After this, we’ve written the performance result into a txt file. The content in it is:

[CLEANUP], MaxLatency(us), 17183.0

[CLEANUP], 95thPercentileLatency(us), 17183.0

[CLEANUP], 99thPercentileLatency(us), 17183.0

[READ], Operations, 1000.0

[READ], AverageLatency(us), 2295.703

[READ], MinLatency(us), 1374.0

[READ], MaxLatency(us), 24879.0

[READ], 95thPercentileLatency(us), 4167.0

[READ], 99thPercentileLatency(us), 8155.0

[READ], Return=OK, 1000

[READ-MODIFY-WRITE], Operations, 486.0

[READ-MODIFY-WRITE], AverageLatency(us), 4257.427983539094

[READ-MODIFY-WRITE], MinLatency(us), 2728.0

[READ-MODIFY-WRITE], MaxLatency(us), 16527.0

[READ-MODIFY-WRITE], 95thPercentileLatency(us), 7823.0

[READ-MODIFY-WRITE], 99thPercentileLatency(us), 11631.0

[UPDATE], Operations, 486.0

[UPDATE], AverageLatency(us), 1896.022633744856

[UPDATE], MinLatency(us), 1273.0

[UPDATE], MaxLatency(us), 14991.0

[UPDATE], 95thPercentileLatency(us), 3515.0

[UPDATE], 99thPercentileLatency(us), 6135.0

[UPDATE], Return=OK, 486

It shows all the latency and throughput information we want.

Troubleshooting

When I was run the command to load the workload, I used the following command:

bin/ycsb load cassandra2-cql -p hosts=“172.31.19.145” -P workloads/workloadf -s > workloadf_res.txt

It leads to error like below:

Loading workload…
Starting test.
SLF4J: Failed to load class “org.slf4j.impl.StaticLoggerBinder”.
SLF4J: Defaulting to no-operation (NOP) logger implementation
SLF4J: See http://www.slf4j.org/codes.html#StaticLoggerBinder for further details.
2016-02-29 04:45:41:695 0 sec: 0 operations; est completion in 0 seconds
com.yahoo.ycsb.DBException: java.lang.IllegalArgumentException: “172.31.19.145”: Name or service not known
at com.yahoo.ycsb.db.CassandraCQLClient.init(CassandraCQLClient.java:193)
at com.yahoo.ycsb.DBWrapper.init(DBWrapper.java:77)
at com.yahoo.ycsb.ClientThread.run(Client.java:289)
Caused by: java.lang.IllegalArgumentException: “172.31.19.145”: Name or service not known
at com.datastax.driver.core.Cluster$Builder.addContactPoint(Cluster.java:843)
at com.datastax.driver.core.Cluster$Builder.addContactPoints(Cluster.java:865)
at com.yahoo.ycsb.db.CassandraCQLClient.init(CassandraCQLClient.java:146)
… 2 more
2016-02-29 04:45:41:734 0 sec: 0 operations; est completion in 106751991167300 days 15 hours

For the first warning, according to the post here, after we add the slf package into the ycsb folder, it could be eliminated.

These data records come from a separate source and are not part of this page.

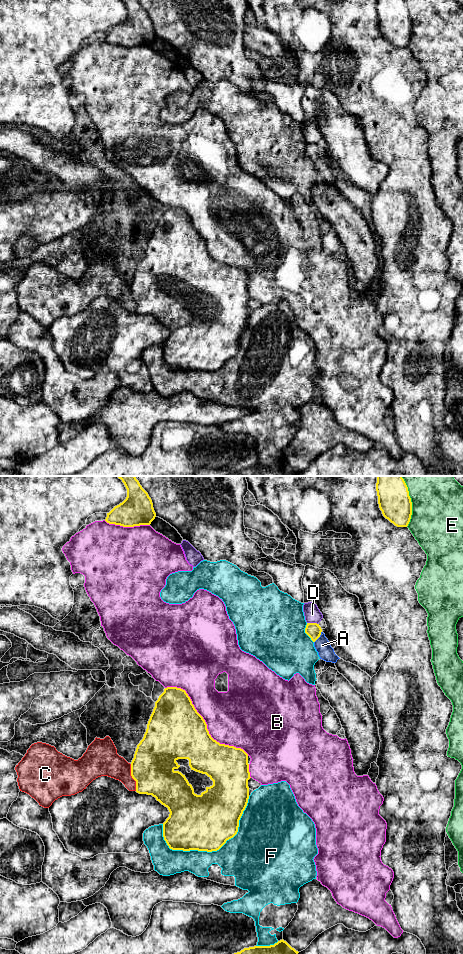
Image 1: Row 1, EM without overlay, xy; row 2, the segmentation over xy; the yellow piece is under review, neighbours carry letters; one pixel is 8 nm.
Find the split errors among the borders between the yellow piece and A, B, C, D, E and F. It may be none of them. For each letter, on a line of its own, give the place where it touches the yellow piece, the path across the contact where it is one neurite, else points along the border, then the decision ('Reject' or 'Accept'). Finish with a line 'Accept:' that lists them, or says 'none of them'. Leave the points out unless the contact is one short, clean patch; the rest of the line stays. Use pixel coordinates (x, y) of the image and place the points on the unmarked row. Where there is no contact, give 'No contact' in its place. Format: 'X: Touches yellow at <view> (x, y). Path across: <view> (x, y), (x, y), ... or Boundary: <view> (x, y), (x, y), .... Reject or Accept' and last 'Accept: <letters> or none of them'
A: Touches yellow at xy (318, 157). Path across: xy (313, 150), (318, 157), (322, 165). Accept
B: Touches yellow at xy (205, 242). Reject
C: Touches yellow at xy (132, 297). Reject
D: Touches yellow at xy (312, 143). Reject
E: Touches yellow at xy (411, 23). Reject
F: Touches yellow at xy (217, 369). Reject
Accept: A

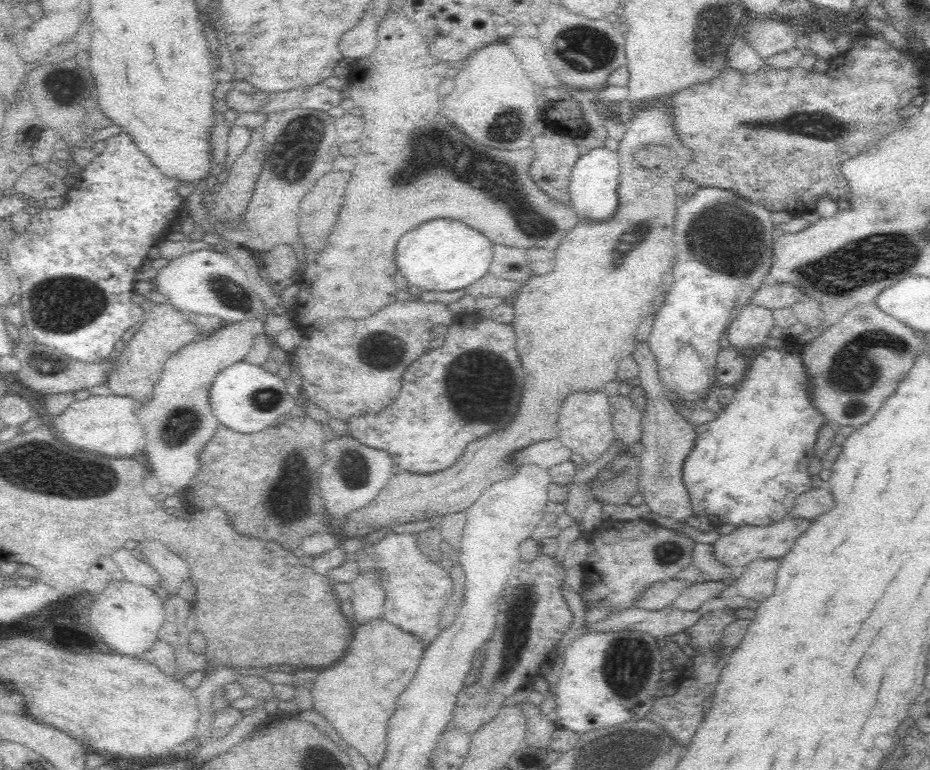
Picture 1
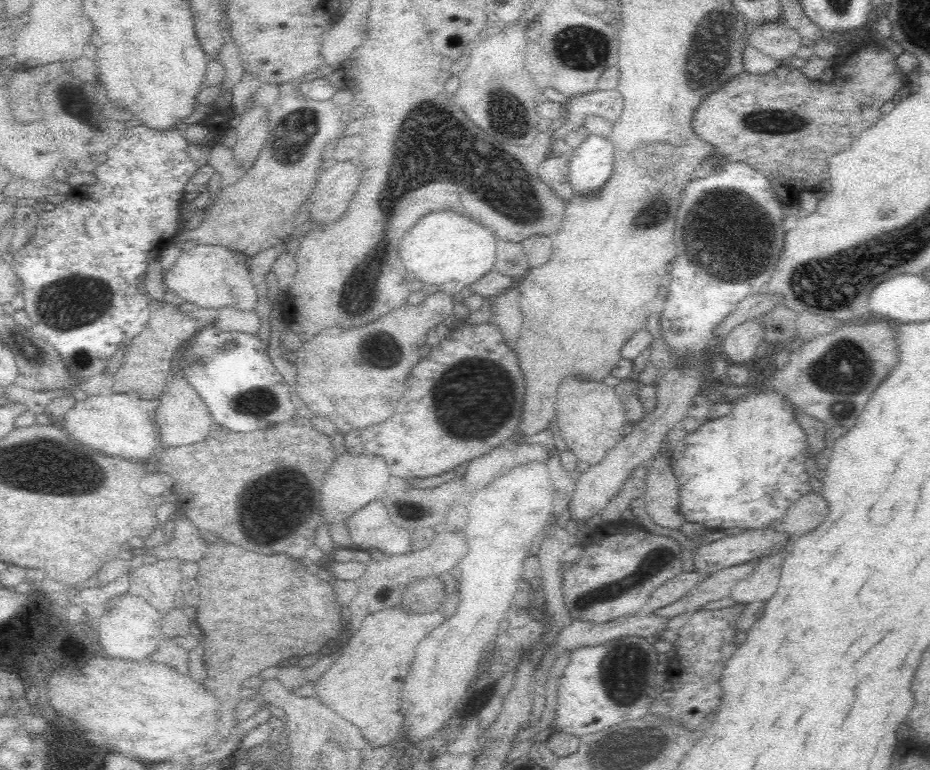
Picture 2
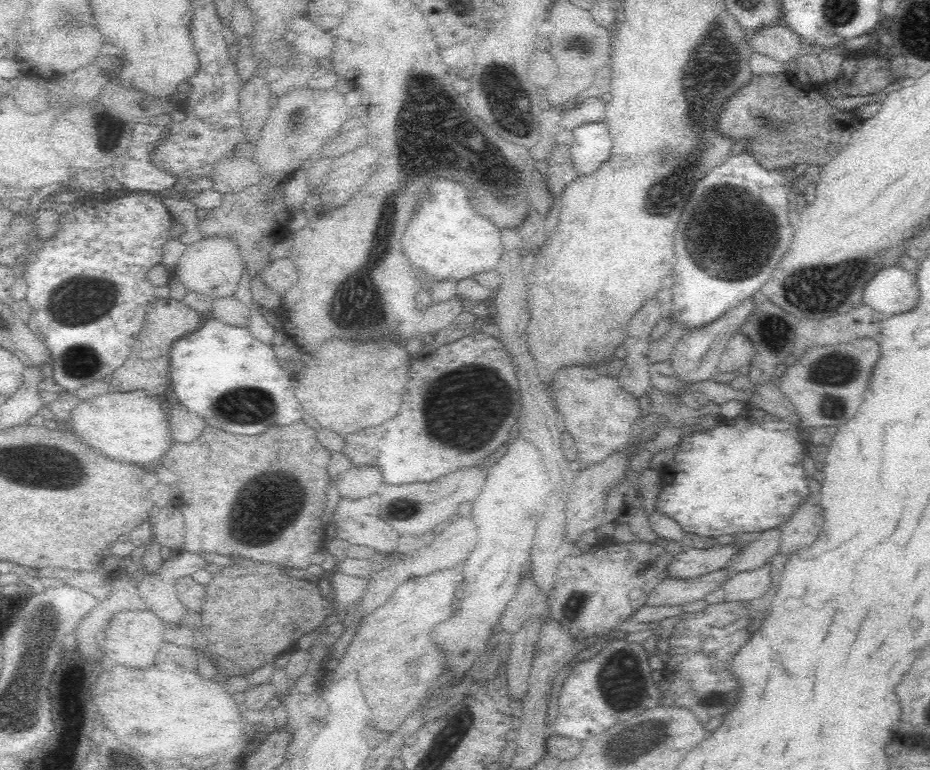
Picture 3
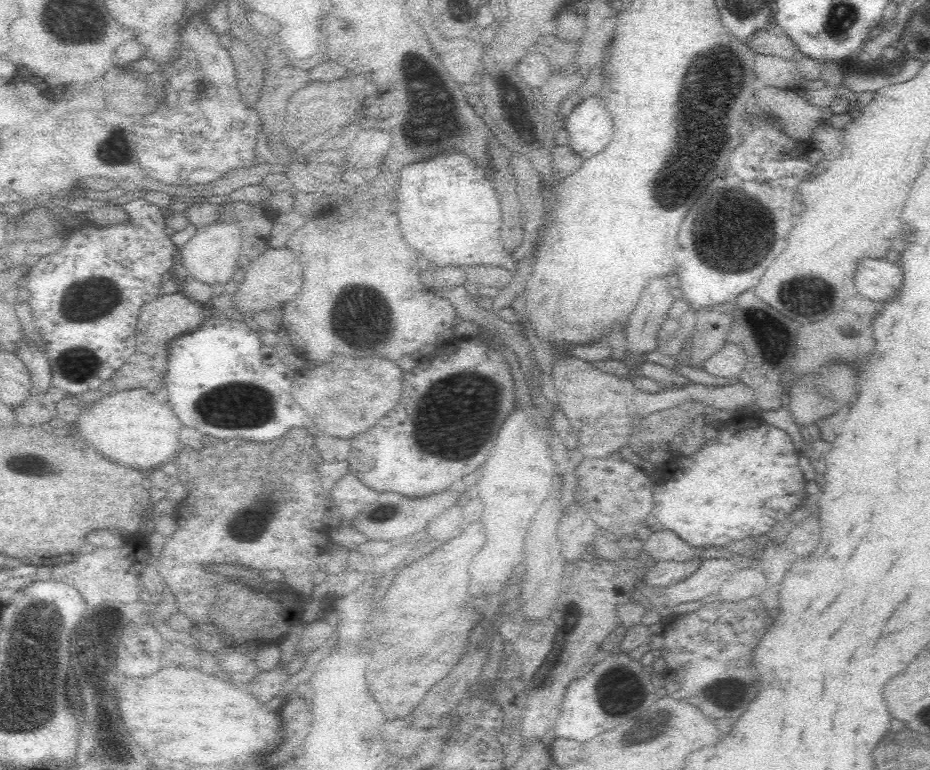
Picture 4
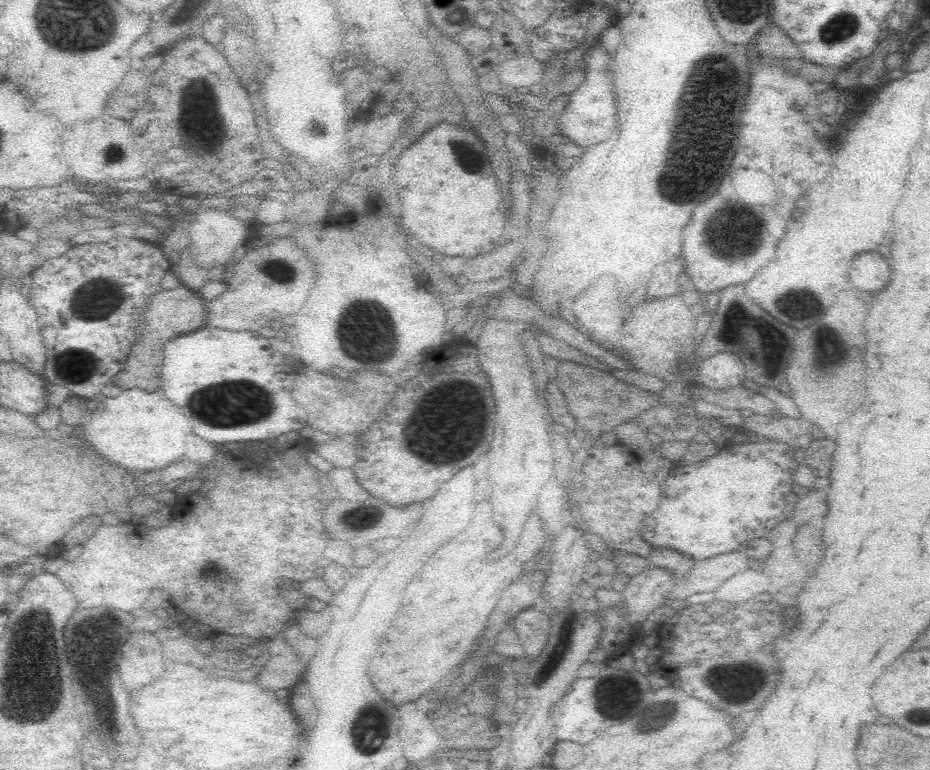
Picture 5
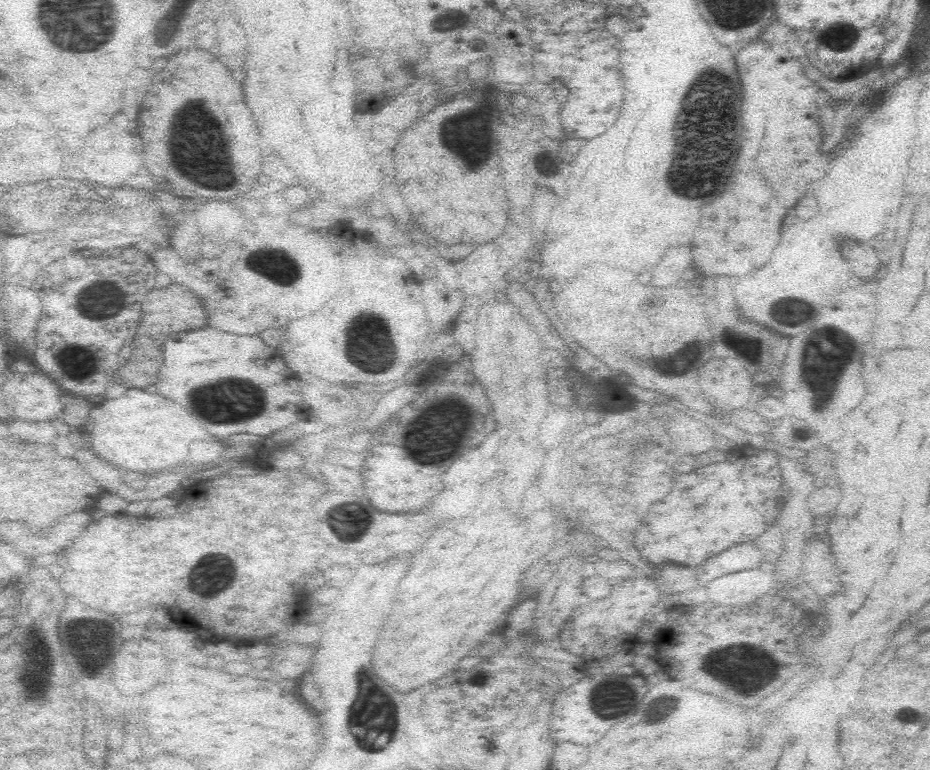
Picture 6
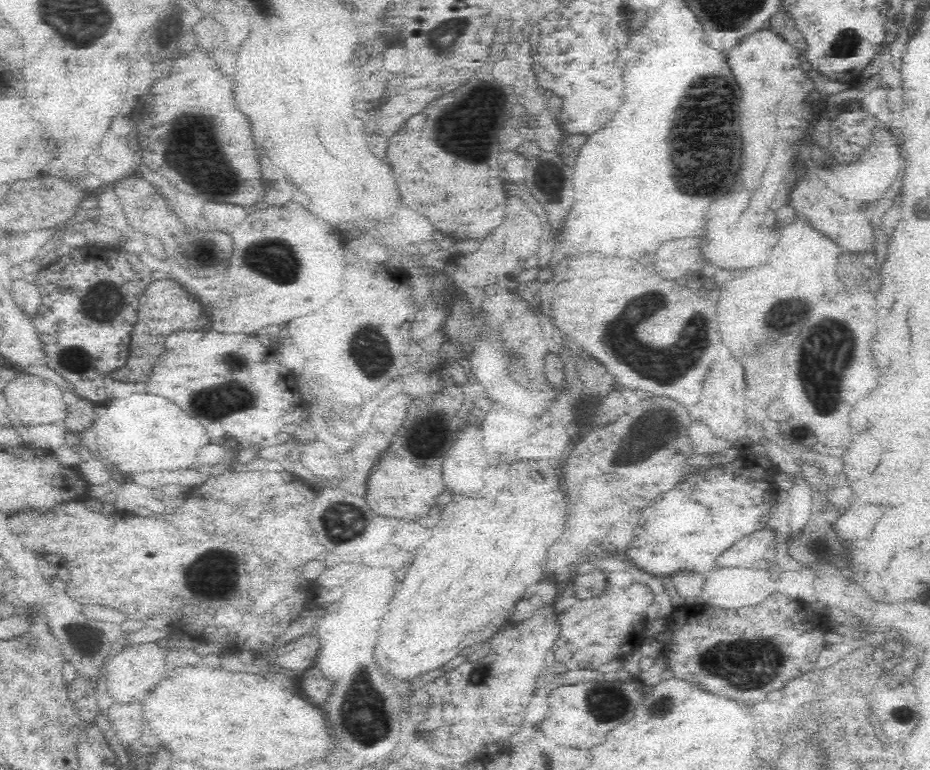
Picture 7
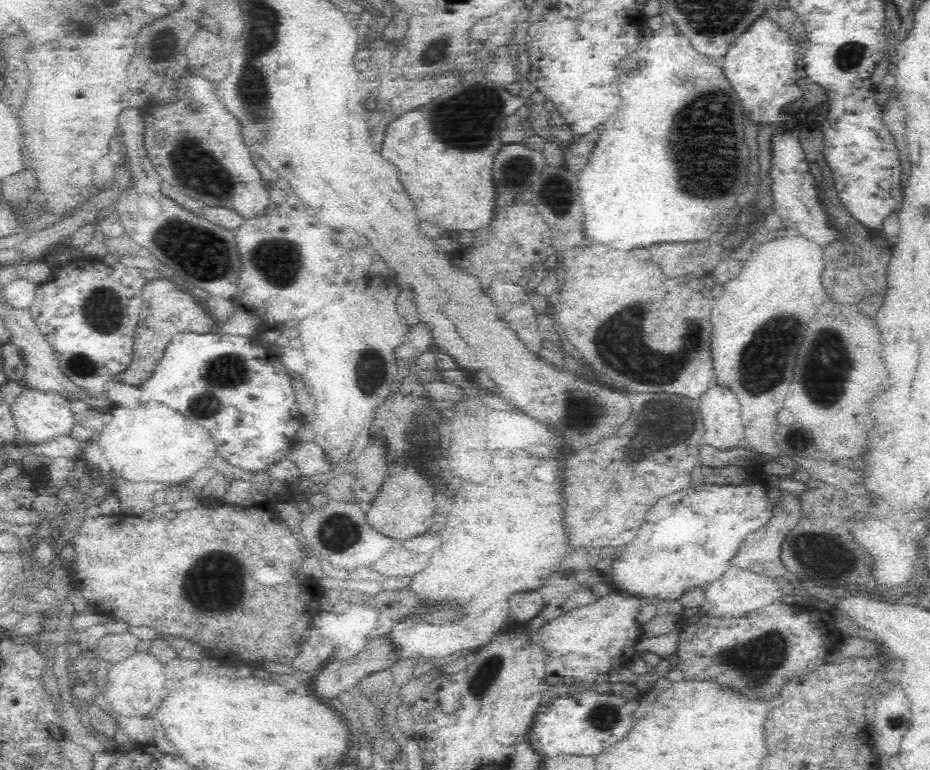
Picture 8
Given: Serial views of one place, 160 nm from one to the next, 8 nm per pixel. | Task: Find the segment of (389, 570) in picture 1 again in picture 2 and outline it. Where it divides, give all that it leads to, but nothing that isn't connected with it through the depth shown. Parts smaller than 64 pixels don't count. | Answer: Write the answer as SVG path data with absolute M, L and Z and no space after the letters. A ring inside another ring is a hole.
M380 500L360 507L344 520L344 525L358 550L378 548L384 554L410 552L410 532L390 522ZM424 578L420 582L412 582L402 596L402 602L414 610L434 610L440 608L444 600L444 584L438 578Z

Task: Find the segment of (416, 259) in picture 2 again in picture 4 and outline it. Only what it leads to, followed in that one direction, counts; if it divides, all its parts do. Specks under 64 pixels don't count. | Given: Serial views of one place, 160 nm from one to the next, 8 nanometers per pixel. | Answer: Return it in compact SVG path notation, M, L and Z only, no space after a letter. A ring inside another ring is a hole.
M444 152L430 160L408 164L400 172L398 180L398 216L400 230L404 240L418 252L426 256L426 260L442 266L474 266L474 264L492 264L502 266L506 262L504 246L500 244L500 204L498 196L492 188L492 182L482 166L474 160L466 158L462 152Z

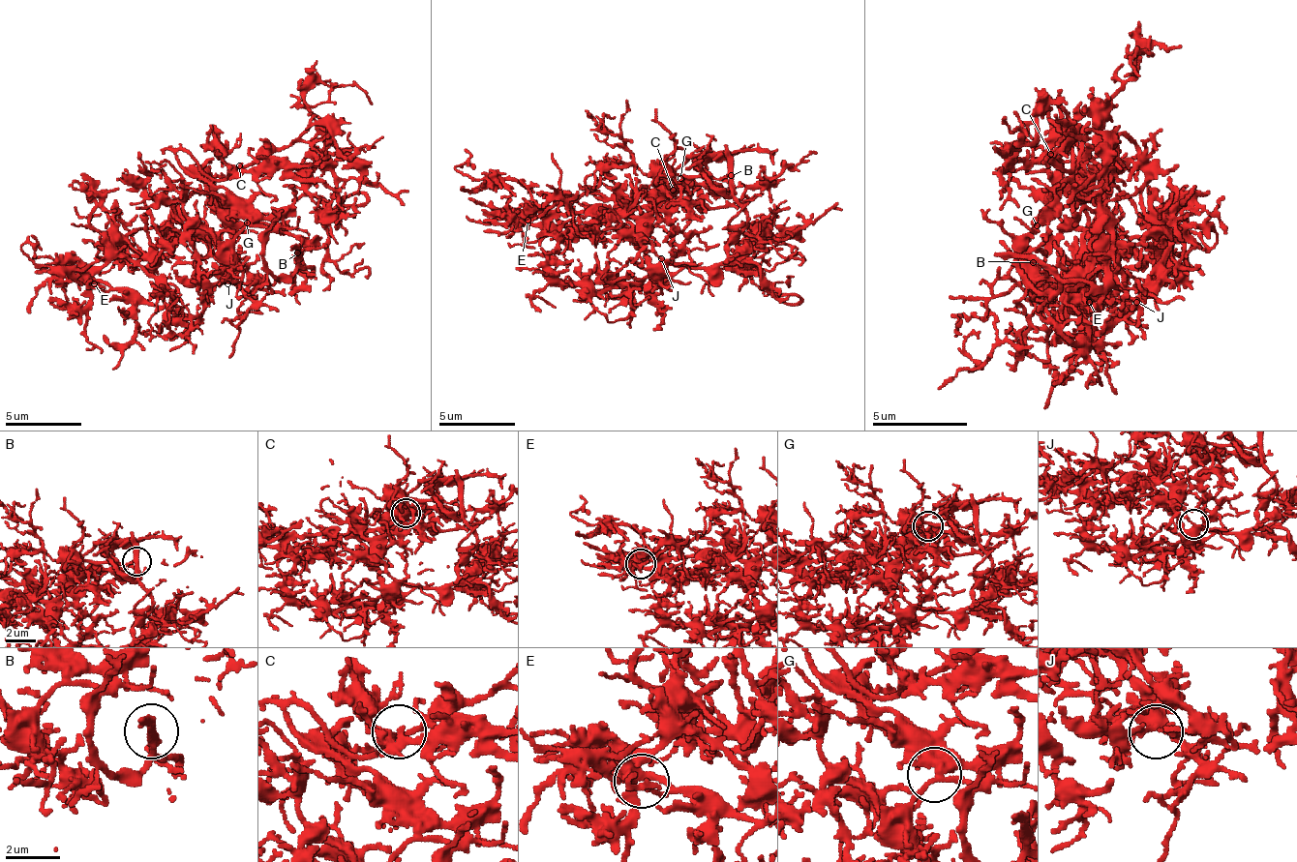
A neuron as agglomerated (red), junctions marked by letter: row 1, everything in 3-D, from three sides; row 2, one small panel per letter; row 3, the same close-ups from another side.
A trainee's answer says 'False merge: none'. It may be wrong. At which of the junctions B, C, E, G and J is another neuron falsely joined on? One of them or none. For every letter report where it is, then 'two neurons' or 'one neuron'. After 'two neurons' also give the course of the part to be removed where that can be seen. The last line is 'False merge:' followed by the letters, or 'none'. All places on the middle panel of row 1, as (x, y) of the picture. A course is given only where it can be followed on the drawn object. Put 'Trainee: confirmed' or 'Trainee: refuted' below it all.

For the error after that, it’s because of the quotes between the host. After deleting the quotes in the red mark above, everything works. As hosts should be the Cassandra node’s IP to connect to and it should be a String format, I have no idea why adding quotes doesnt work. This error is really annoying and it’s absolutely not funny.

Later more benchmark results will be added.